The restaurant chain maintained its comparable sales outlook for the year, which executives previously described as conservative.

Chipotle struggled last year as high inflation hit diners’ wallets, and the war in Iran and rising gas prices have made the U.S. economy more uncertain. This also touches on aspects of earnings report.

Chipotle Mexican Grill on Wednesday reported surprising same-store sales growth, signaling the burrito chain could be starting to put last year’s woes behind it.

Here’s what the business reported compared with what Wall Street was expecting, based on a survey of analysts by LSEG:

Revenue: $3.09 billion vs. $3.07 billion expected

Chipotle reported first-quarter net income of $302.8 million, or 23 cents per share, down from $386.6 million, or 28 cents per share, a year earlier. Higher effective tax rates, wage inflation and rising beef prices weighed on its margins during the quarter.

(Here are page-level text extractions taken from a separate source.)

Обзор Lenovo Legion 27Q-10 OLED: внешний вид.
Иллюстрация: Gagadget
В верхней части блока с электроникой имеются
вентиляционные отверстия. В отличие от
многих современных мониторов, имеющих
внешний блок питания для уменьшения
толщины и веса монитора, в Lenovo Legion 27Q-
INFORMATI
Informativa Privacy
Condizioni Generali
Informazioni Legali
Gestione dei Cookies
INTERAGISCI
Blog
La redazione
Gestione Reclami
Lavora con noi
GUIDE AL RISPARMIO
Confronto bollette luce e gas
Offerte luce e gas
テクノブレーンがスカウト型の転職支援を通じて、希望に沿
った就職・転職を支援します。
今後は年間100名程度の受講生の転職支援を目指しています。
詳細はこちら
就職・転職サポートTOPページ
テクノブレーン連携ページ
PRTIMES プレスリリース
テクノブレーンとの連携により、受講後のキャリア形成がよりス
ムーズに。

Excluding legal expenses, restructuring costs and other items, the organization earned 24 cents per share.

Net sales rose 7.4% to $3.09 billion, boosted by updated store openings.

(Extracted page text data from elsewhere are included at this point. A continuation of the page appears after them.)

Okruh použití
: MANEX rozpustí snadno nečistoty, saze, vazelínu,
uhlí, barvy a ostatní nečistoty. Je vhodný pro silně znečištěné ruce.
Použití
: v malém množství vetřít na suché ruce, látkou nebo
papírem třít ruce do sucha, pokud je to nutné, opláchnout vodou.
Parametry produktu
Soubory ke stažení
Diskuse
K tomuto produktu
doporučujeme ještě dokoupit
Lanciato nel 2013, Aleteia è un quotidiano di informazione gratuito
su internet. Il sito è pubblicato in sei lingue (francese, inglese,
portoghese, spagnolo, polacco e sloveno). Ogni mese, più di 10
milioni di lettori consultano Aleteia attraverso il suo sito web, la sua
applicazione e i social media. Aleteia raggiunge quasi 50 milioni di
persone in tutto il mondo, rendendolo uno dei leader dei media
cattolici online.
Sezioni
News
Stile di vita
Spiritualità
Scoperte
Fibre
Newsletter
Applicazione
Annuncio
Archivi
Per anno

The company’s same-store sales grew 0.5%, reversing the fourth quarter’s declines. Wall Street was anticipating that its same-store sales would shrink 0.7%, based on StreetAccount estimates.

CEO Scott Boatwright commented in a statement that the results exceeded Chipotle’s expectations for the quarter. And its same-store sales momentum has continued into the second quarter, he commented on the company’s earnings conference call.

To attract diners, Chipotle has been balancing updated menu items – like its cilantro lime sauce – with bringing back favorites for a limited time, like Chicken Al Pastor. Combined with its loyalty program, the menu innovation has helped lure back younger consumers, a cohort that stopped buying Chipotle as often last year and packing lunch instead.

Traffic to Chipotle restaurants increased 0.6%. In the year-ago period, the chain saw transactions dip 2.3%, an early warning sign that diners weren’t visiting as frequently.

While many restaurant chains saw traffic and sales weaken in 2024, Chipotle initially bucked the trend. But last year was tough for the fast-casual chain and other restaurants at similar price points. Customers, concerned about the broader economy and their disposable incomes, weren’t going to its restaurants as often to save capital.

Chipotle addressed the downturn by trying to improve restaurant operations and adding novel menu items. On Monday, the enterprise proclaimed Fernando Machado, an alumnus of Restaurant Brands International, as its newest chief brand officer.

For the full year, the business reiterated its previous projection of flat same-store sales. CFO Adam Rymer stated the outlook is “conservative,” citing unpredictable consumer trends.

The economy has only become more volatile since Chipotle’s last earnings report; the U.S. war with Iran has led to climbing fuel prices, and few companies have opted to raise their full-year outlooks in recent weeks. Chipotle executives commented that sales softened in March, after the conflict began.

The war in the Middle East also means that Chipotle may open fewer restaurants this year than expected, according to Boatwright. The corporation has a development deal with Alshaya Group to operate locations in the region as part of its broader strategy to expand internationally.